▸ **Work instructions**:
Search the records for the word "hand" and pick out every line that has it.

Records from a dataset
<<<<

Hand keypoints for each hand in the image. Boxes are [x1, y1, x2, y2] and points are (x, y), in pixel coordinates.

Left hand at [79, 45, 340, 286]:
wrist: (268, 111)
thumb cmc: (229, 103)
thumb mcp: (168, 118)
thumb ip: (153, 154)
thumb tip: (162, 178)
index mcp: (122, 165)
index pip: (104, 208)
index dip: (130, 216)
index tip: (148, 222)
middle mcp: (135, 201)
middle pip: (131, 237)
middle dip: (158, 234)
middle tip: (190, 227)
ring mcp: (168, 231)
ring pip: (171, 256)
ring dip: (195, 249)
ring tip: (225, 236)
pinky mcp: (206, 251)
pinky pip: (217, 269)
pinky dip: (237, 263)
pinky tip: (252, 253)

>>>>
<<<<

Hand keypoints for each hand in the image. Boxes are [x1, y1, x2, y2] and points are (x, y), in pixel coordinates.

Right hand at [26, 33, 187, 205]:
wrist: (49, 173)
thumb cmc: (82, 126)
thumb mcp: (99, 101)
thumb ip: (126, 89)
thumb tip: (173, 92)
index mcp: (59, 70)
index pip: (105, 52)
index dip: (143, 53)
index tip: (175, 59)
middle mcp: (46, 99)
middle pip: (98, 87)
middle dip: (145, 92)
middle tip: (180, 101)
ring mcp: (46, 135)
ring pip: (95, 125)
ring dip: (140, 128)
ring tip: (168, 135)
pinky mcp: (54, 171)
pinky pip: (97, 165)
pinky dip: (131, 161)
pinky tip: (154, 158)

>>>>

▸ **Result for this exercise**:
Hand keypoints for each hand in the image. Boxes are [x1, y1, x2, y2] and points are (x, y), in pixel coordinates.
Left hand at [79, 45, 340, 286]:
Hand keypoints for each hand in the image. Boxes are [x1, y1, x2, y2] and points are (x, y), in pixel coordinates.
Right hand at [26, 33, 187, 205]:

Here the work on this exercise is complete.